EXERCISE: Could you retype every record below exactly as it appears?
=== Begin Enclosure ===
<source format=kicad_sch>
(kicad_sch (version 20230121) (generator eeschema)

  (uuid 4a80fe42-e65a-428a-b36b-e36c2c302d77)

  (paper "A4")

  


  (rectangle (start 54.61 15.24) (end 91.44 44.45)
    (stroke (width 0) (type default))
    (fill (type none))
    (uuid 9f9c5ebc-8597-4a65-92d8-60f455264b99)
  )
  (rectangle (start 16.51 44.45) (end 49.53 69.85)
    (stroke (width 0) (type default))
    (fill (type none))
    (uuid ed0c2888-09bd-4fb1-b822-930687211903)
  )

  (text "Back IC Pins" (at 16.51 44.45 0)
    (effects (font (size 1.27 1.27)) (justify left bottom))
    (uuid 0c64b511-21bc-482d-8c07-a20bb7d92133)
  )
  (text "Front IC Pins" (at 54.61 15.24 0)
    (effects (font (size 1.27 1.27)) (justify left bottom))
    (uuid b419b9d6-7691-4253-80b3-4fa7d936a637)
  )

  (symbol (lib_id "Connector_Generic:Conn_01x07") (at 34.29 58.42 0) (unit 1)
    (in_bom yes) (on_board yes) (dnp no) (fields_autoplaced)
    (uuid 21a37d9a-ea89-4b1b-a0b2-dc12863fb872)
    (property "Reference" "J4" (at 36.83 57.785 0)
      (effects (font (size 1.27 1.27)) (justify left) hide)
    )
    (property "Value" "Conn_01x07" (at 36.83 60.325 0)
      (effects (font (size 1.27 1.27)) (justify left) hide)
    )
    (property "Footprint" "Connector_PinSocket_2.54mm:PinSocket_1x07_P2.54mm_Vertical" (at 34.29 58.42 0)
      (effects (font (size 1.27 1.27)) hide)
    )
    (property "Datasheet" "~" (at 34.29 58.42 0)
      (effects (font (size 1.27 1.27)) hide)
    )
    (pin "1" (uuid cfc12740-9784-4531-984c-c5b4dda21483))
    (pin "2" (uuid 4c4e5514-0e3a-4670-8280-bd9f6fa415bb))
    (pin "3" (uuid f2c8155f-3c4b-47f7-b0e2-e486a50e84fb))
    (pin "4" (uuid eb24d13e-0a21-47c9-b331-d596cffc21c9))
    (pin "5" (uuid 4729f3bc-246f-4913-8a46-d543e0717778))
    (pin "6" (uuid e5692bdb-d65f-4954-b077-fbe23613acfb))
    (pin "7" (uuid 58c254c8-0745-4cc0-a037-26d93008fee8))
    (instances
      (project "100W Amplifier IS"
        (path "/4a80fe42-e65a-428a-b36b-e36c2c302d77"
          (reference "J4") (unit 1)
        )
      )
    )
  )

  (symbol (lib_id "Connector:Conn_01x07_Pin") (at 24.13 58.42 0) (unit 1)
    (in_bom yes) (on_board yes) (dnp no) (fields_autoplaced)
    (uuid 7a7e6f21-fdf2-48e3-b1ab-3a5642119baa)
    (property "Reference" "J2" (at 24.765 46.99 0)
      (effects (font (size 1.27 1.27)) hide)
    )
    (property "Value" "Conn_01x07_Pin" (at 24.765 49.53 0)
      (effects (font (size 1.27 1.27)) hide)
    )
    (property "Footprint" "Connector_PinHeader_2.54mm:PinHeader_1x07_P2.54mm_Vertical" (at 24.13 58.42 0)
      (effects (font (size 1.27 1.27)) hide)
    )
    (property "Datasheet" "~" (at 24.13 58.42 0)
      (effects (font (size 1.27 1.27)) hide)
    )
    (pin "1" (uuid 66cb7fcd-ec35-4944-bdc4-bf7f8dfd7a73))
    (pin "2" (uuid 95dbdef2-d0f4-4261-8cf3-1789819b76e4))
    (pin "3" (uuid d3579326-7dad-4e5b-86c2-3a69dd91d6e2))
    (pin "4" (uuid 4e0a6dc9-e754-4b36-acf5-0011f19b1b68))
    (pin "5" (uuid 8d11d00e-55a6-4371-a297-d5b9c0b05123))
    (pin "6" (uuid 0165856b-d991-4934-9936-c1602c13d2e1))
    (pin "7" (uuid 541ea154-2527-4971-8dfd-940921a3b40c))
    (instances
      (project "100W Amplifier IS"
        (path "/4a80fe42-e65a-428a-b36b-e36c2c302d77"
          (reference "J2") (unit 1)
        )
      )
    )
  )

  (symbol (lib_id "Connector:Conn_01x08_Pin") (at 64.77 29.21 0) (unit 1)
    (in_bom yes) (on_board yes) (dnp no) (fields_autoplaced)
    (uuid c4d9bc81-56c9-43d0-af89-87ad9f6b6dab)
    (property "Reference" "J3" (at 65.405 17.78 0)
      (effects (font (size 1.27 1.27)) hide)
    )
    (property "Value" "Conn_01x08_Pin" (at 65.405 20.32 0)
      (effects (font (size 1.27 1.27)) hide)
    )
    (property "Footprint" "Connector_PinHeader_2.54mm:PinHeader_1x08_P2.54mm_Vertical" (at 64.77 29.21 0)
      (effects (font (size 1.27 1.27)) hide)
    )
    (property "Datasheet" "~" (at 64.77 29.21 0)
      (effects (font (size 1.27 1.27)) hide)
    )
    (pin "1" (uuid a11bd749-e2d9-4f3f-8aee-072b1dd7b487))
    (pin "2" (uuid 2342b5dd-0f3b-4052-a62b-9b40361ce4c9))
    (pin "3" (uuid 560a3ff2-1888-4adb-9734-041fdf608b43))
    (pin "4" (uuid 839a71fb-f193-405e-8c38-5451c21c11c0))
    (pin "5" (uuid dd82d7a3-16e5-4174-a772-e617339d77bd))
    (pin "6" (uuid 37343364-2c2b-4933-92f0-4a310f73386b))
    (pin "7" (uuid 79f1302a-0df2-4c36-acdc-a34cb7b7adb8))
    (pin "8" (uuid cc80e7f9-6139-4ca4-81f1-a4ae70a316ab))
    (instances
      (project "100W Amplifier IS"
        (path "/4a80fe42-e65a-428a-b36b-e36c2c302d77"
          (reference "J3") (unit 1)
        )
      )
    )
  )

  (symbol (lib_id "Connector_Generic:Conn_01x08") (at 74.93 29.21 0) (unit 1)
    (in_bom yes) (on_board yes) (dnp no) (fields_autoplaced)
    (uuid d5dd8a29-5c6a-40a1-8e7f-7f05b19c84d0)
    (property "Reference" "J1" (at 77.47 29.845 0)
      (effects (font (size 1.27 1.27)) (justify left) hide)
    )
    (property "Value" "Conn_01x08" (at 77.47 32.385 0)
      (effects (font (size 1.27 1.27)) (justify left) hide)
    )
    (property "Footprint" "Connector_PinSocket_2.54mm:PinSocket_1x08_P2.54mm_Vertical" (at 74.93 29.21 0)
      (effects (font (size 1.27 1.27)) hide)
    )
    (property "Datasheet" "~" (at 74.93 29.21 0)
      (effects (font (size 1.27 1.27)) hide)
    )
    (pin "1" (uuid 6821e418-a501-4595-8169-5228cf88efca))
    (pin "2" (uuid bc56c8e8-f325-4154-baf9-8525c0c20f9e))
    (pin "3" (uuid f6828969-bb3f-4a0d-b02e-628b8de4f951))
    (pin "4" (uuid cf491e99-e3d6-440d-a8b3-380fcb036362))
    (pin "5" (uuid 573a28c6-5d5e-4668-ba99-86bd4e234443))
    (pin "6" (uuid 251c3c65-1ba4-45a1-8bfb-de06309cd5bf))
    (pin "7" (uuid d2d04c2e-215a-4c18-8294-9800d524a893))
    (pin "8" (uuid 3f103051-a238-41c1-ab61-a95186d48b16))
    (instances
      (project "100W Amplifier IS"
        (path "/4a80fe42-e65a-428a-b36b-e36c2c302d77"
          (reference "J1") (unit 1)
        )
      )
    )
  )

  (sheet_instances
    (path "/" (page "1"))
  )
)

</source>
=== End Enclosure ===
RESPONSE:
<source format=kicad_sch>
(kicad_sch (version 20230121) (generator eeschema)

  (uuid 4a80fe42-e65a-428a-b36b-e36c2c302d77)

  (paper "A4")

  


  (rectangle (start 54.61 15.24) (end 91.44 44.45)
    (stroke (width 0) (type default))
    (fill (type none))
    (uuid 9f9c5ebc-8597-4a65-92d8-60f455264b99)
  )
  (rectangle (start 16.51 44.45) (end 49.53 69.85)
    (stroke (width 0) (type default))
    (fill (type none))
    (uuid ed0c2888-09bd-4fb1-b822-930687211903)
  )

  (text "Back IC Pins" (at 16.51 44.45 0)
    (effects (font (size 1.27 1.27)) (justify left bottom))
    (uuid 0c64b511-21bc-482d-8c07-a20bb7d92133)
  )
  (text "Front IC Pins" (at 54.61 15.24 0)
    (effects (font (size 1.27 1.27)) (justify left bottom))
    (uuid b419b9d6-7691-4253-80b3-4fa7d936a637)
  )

  (symbol (lib_id "Connector_Generic:Conn_01x07") (at 34.29 58.42 0) (unit 1)
    (in_bom yes) (on_board yes) (dnp no) (fields_autoplaced)
    (uuid 21a37d9a-ea89-4b1b-a0b2-dc12863fb872)
    (property "Reference" "J4" (at 36.83 57.785 0)
      (effects (font (size 1.27 1.27)) (justify left) hide)
    )
    (property "Value" "Conn_01x07" (at 36.83 60.325 0)
      (effects (font (size 1.27 1.27)) (justify left) hide)
    )
    (property "Footprint" "Connector_PinSocket_2.54mm:PinSocket_1x07_P2.54mm_Vertical" (at 34.29 58.42 0)
      (effects (font (size 1.27 1.27)) hide)
    )
    (property "Datasheet" "~" (at 34.29 58.42 0)
      (effects (font (size 1.27 1.27)) hide)
    )
    (pin "1" (uuid cfc12740-9784-4531-984c-c5b4dda21483))
    (pin "2" (uuid 4c4e5514-0e3a-4670-8280-bd9f6fa415bb))
    (pin "3" (uuid f2c8155f-3c4b-47f7-b0e2-e486a50e84fb))
    (pin "4" (uuid eb24d13e-0a21-47c9-b331-d596cffc21c9))
    (pin "5" (uuid 4729f3bc-246f-4913-8a46-d543e0717778))
    (pin "6" (uuid e5692bdb-d65f-4954-b077-fbe23613acfb))
    (pin "7" (uuid 58c254c8-0745-4cc0-a037-26d93008fee8))
    (instances
      (project "100W Amplifier IS"
        (path "/4a80fe42-e65a-428a-b36b-e36c2c302d77"
          (reference "J4") (unit 1)
        )
      )
    )
  )

  (symbol (lib_id "Connector:Conn_01x07_Pin") (at 24.13 58.42 0) (unit 1)
    (in_bom yes) (on_board yes) (dnp no) (fields_autoplaced)
    (uuid 7a7e6f21-fdf2-48e3-b1ab-3a5642119baa)
    (property "Reference" "J2" (at 24.765 46.99 0)
      (effects (font (size 1.27 1.27)) hide)
    )
    (property "Value" "Conn_01x07_Pin" (at 24.765 49.53 0)
      (effects (font (size 1.27 1.27)) hide)
    )
    (property "Footprint" "Connector_PinHeader_2.54mm:PinHeader_1x07_P2.54mm_Vertical" (at 24.13 58.42 0)
      (effects (font (size 1.27 1.27)) hide)
    )
    (property "Datasheet" "~" (at 24.13 58.42 0)
      (effects (font (size 1.27 1.27)) hide)
    )
    (pin "1" (uuid 66cb7fcd-ec35-4944-bdc4-bf7f8dfd7a73))
    (pin "2" (uuid 95dbdef2-d0f4-4261-8cf3-1789819b76e4))
    (pin "3" (uuid d3579326-7dad-4e5b-86c2-3a69dd91d6e2))
    (pin "4" (uuid 4e0a6dc9-e754-4b36-acf5-0011f19b1b68))
    (pin "5" (uuid 8d11d00e-55a6-4371-a297-d5b9c0b05123))
    (pin "6" (uuid 0165856b-d991-4934-9936-c1602c13d2e1))
    (pin "7" (uuid 541ea154-2527-4971-8dfd-940921a3b40c))
    (instances
      (project "100W Amplifier IS"
        (path "/4a80fe42-e65a-428a-b36b-e36c2c302d77"
          (reference "J2") (unit 1)
        )
      )
    )
  )

  (symbol (lib_id "Connector:Conn_01x08_Pin") (at 64.77 29.21 0) (unit 1)
    (in_bom yes) (on_board yes) (dnp no) (fields_autoplaced)
    (uuid c4d9bc81-56c9-43d0-af89-87ad9f6b6dab)
    (property "Reference" "J3" (at 65.405 17.78 0)
      (effects (font (size 1.27 1.27)) hide)
    )
    (property "Value" "Conn_01x08_Pin" (at 65.405 20.32 0)
      (effects (font (size 1.27 1.27)) hide)
    )
    (property "Footprint" "Connector_PinHeader_2.54mm:PinHeader_1x08_P2.54mm_Vertical" (at 64.77 29.21 0)
      (effects (font (size 1.27 1.27)) hide)
    )
    (property "Datasheet" "~" (at 64.77 29.21 0)
      (effects (font (size 1.27 1.27)) hide)
    )
    (pin "1" (uuid a11bd749-e2d9-4f3f-8aee-072b1dd7b487))
    (pin "2" (uuid 2342b5dd-0f3b-4052-a62b-9b40361ce4c9))
    (pin "3" (uuid 560a3ff2-1888-4adb-9734-041fdf608b43))
    (pin "4" (uuid 839a71fb-f193-405e-8c38-5451c21c11c0))
    (pin "5" (uuid dd82d7a3-16e5-4174-a772-e617339d77bd))
    (pin "6" (uuid 37343364-2c2b-4933-92f0-4a310f73386b))
    (pin "7" (uuid 79f1302a-0df2-4c36-acdc-a34cb7b7adb8))
    (pin "8" (uuid cc80e7f9-6139-4ca4-81f1-a4ae70a316ab))
    (instances
      (project "100W Amplifier IS"
        (path "/4a80fe42-e65a-428a-b36b-e36c2c302d77"
          (reference "J3") (unit 1)
        )
      )
    )
  )

  (symbol (lib_id "Connector_Generic:Conn_01x08") (at 74.93 29.21 0) (unit 1)
    (in_bom yes) (on_board yes) (dnp no) (fields_autoplaced)
    (uuid d5dd8a29-5c6a-40a1-8e7f-7f05b19c84d0)
    (property "Reference" "J1" (at 77.47 29.845 0)
      (effects (font (size 1.27 1.27)) (justify left) hide)
    )
    (property "Value" "Conn_01x08" (at 77.47 32.385 0)
      (effects (font (size 1.27 1.27)) (justify left) hide)
    )
    (property "Footprint" "Connector_PinSocket_2.54mm:PinSocket_1x08_P2.54mm_Vertical" (at 74.93 29.21 0)
      (effects (font (size 1.27 1.27)) hide)
    )
    (property "Datasheet" "~" (at 74.93 29.21 0)
      (effects (font (size 1.27 1.27)) hide)
    )
    (pin "1" (uuid 6821e418-a501-4595-8169-5228cf88efca))
    (pin "2" (uuid bc56c8e8-f325-4154-baf9-8525c0c20f9e))
    (pin "3" (uuid f6828969-bb3f-4a0d-b02e-628b8de4f951))
    (pin "4" (uuid cf491e99-e3d6-440d-a8b3-380fcb036362))
    (pin "5" (uuid 573a28c6-5d5e-4668-ba99-86bd4e234443))
    (pin "6" (uuid 251c3c65-1ba4-45a1-8bfb-de06309cd5bf))
    (pin "7" (uuid d2d04c2e-215a-4c18-8294-9800d524a893))
    (pin "8" (uuid 3f103051-a238-41c1-ab61-a95186d48b16))
    (instances
      (project "100W Amplifier IS"
        (path "/4a80fe42-e65a-428a-b36b-e36c2c302d77"
          (reference "J1") (unit 1)
        )
      )
    )
  )

  (sheet_instances
    (path "/" (page "1"))
  )
)

</source>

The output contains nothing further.